3. Yetkinlikleri öğretin
Eğer yetkinlikler sadece Değerlendirme Merkezleri’nde (Assessment Center) geçti/kaldı kriteri olarak kullanılırsa, çalışanlar bunların gerekçelerini anlamadıkları için demotive olurlar. Standart kişisel gelişim eğitimleri, işle ve davranışla ilgili gerçek ihtiyaçtan hareket etmedikleri zaman, sonuçların etkinliğini de ölçemezler. Yetkinlikleri öğrenin ve uygulayarak öğretin.

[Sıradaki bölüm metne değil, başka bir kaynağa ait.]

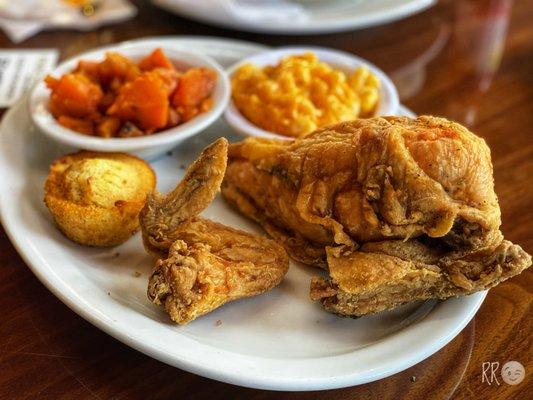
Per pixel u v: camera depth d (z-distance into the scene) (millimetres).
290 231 278
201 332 234
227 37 431
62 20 430
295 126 312
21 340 233
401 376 226
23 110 331
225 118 326
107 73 315
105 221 263
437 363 231
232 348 227
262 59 360
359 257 234
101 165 276
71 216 260
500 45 418
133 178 282
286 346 232
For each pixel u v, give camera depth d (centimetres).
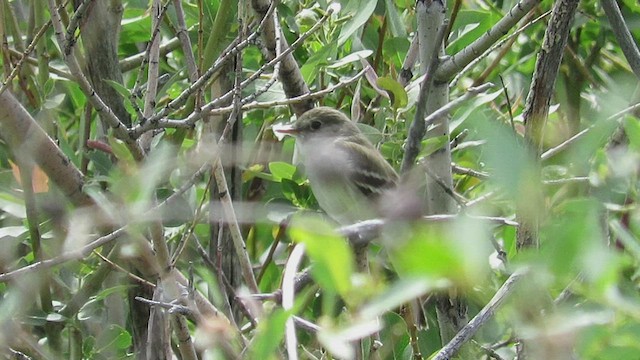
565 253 409
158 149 860
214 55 1029
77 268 1035
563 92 1151
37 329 1027
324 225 459
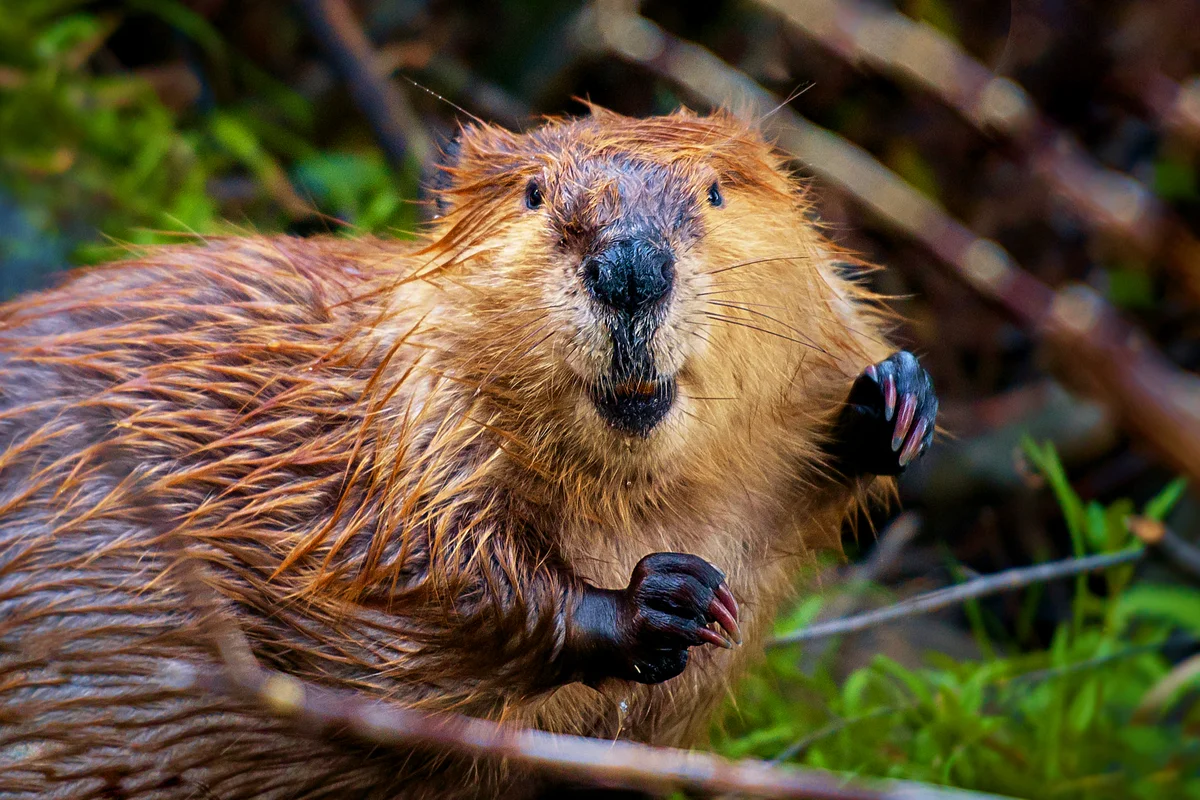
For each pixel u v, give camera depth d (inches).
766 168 231.5
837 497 239.0
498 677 203.9
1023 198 357.7
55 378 230.8
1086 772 272.4
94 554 214.4
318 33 388.5
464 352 208.2
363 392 219.1
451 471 207.8
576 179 202.7
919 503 354.9
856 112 370.9
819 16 269.4
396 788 218.8
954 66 254.5
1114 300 342.3
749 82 348.8
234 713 209.0
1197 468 204.7
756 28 386.6
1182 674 280.4
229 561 212.4
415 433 211.0
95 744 214.7
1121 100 309.0
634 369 190.2
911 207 263.3
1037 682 289.3
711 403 201.5
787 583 245.0
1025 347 365.4
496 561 202.8
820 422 229.1
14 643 214.1
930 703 268.7
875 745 266.5
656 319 189.6
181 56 434.9
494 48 426.9
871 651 311.0
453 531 205.2
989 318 356.8
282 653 210.5
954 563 307.4
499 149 232.8
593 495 208.5
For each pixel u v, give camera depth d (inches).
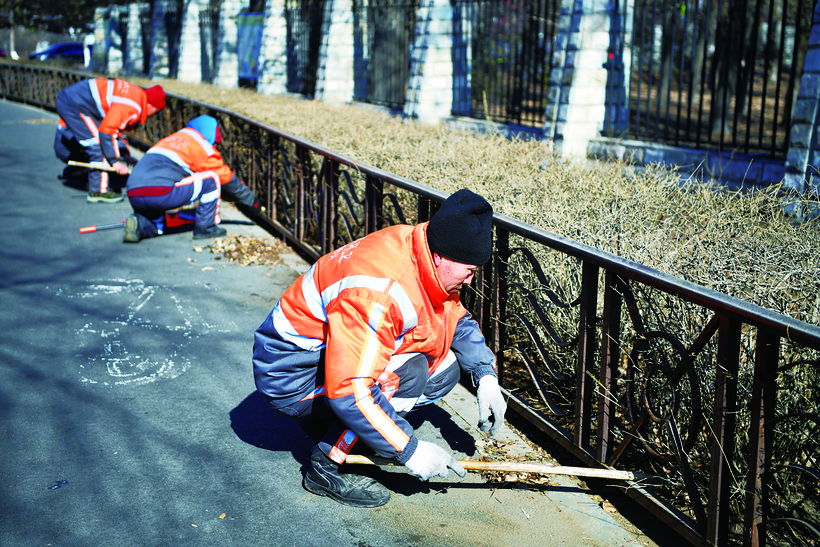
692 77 279.9
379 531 103.0
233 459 121.3
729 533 100.7
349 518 105.9
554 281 142.9
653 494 102.8
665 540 102.4
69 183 359.6
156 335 174.4
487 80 436.8
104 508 107.0
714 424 89.0
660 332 98.9
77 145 341.7
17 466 117.3
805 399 105.0
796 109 226.5
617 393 129.3
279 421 134.5
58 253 241.6
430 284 96.6
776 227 143.4
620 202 159.3
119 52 1045.2
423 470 97.1
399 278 95.2
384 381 103.0
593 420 132.6
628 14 332.2
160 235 262.8
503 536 102.2
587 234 142.7
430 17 418.0
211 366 157.8
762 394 82.5
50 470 116.4
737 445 105.7
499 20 389.4
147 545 99.1
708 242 135.4
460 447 125.7
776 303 113.9
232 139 327.6
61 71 646.5
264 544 99.9
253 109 339.3
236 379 151.6
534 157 212.2
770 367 81.7
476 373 113.1
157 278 217.2
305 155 234.4
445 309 106.5
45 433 128.0
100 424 131.8
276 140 261.3
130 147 489.1
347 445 106.6
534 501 110.7
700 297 86.8
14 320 182.1
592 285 110.0
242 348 167.6
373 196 181.3
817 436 101.8
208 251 245.4
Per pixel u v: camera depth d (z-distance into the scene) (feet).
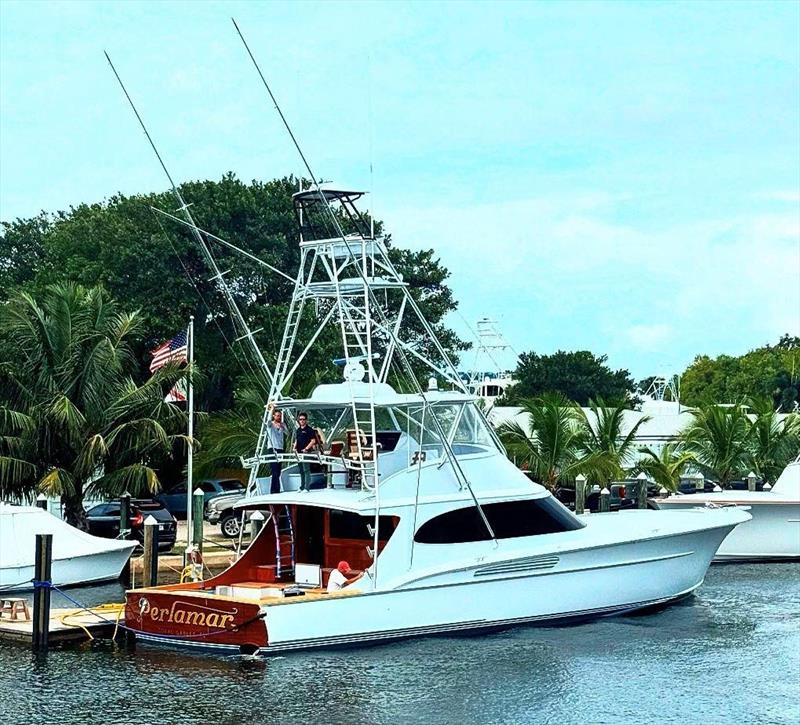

Pek çok işi dışarıya verebilirsiniz (outsource), ancak Rol Modellik, dışarıdan yapılamaz.
4. Davranışları değerlendirin
Doğru davranışı cesaretlendirmek, gelişigüzel ve toksik davranışın oyun alanını daraltır. İşe alım, performans değerleme ve terfi süreçlerinde ve hatta çıkışlarda, davranışları şirket yetkinliklerine göre değerlendirin. İK sistemlerinizi, istenen davranışı doğuracak ve koruyacak şekilde geliştirin.
5. Geri bildirim alın
Davranış gelişimini hedefleyen sistemlerinizin etkinliğini ölçmenin en doğru yolu; çalışanlara sormaktır. Hangi alanları boş bıraktığınızı ve hangilerine toksik davranışların doluştuğunu size söylerler (eğer sizden korkmuyorlarsa). Oyun; aslında toksik davranışları yerlerinden kovmakla değil, onlara oturacak yer bırakmayarak kazanılır.
Büyük kısmı Otomotiv ana sanayinde geçen 32 yıllık üretim hayatımda, her zaman sahaya yakın durdum. Çoğu fonksiyonda yöneticilik yaptım ve dönüşümler tecrübe ettim. Bana göre; normal karşılanan bir davranışın, zamanla toksik olarak değerlendirilmeye başlaması; genellikle mevcut performansın yetmediği anlaşıldığında, değişim ihtiyacı baş gösterdiğinde ortaya çıkar.
Değişimi başlattığınızda, yerleşik kültür devasa cüssesiyle karşınıza dikilir ve mücadele isteğinizi kırmaya çalışır. Masayı toplayıp, potansiyelinizi gerçekleştirmenize olanak verecek bir kültüre taşınma imkanınız varsa, bunu yapmak, bana da mantıklı görünüyor. Öte yandan, değişimin dalgaları, er veya geç, oraya da ulaşacak ve davranışları sorgulamaya başlayacaktır. Değişime direnç göstererek potansiyelinizi ortaya çıkaramayacağınıza göre, baş rolü “değişimi yönetme” beceriniz oynayacaktır. Bir beceri, ancak onu kullanarak gelişebilir.
Performanstan memnun olmadığınızda, bağlılığı düşük çalışanları zorlamak, onların enerjisini daha da soğurur, kalıcı gelişim getirmez. Bağlılığı yüksek çalışanlar bile, bazı durumlarda istenen sonuçlara ulaşamazlar. Doğrusu, çözümü; ortak değerlerde bütünleşme ve davranışlarda uzun ömürlü sinerji yaratma alanında aramaktır. Bu alanda her zaman iyileştirme potansiyeli bulunur.
Herkesin bir üstü vardır. Üstteki davranışları suçlamak yerine, kendi davranışlarınıza bakmak, size altınızdaki boşlukları gösterir. Yalın düşüncenin sürekli iyileştirme yaklaşımı sadece üretim süreçlerinde değil de, davranışların sürekli iyileştirilmesinde de kullanılırsa, sürdürülebilir bir kültürel gelişim sağlanabilir. İstenen davranış gelişip yayıldıkça, istenmeyen davranışın yerleşebileceği boşlukları doldurur. Bu çaba, sadece “değiştirme gücünüzü” geliştirmekle kalmaz, sorumluluk alanınızda Yüksek Performans Kültürü’nü yaratmanızı sağlar.
Şimdi sorumluluk almanıza engel olan nedir?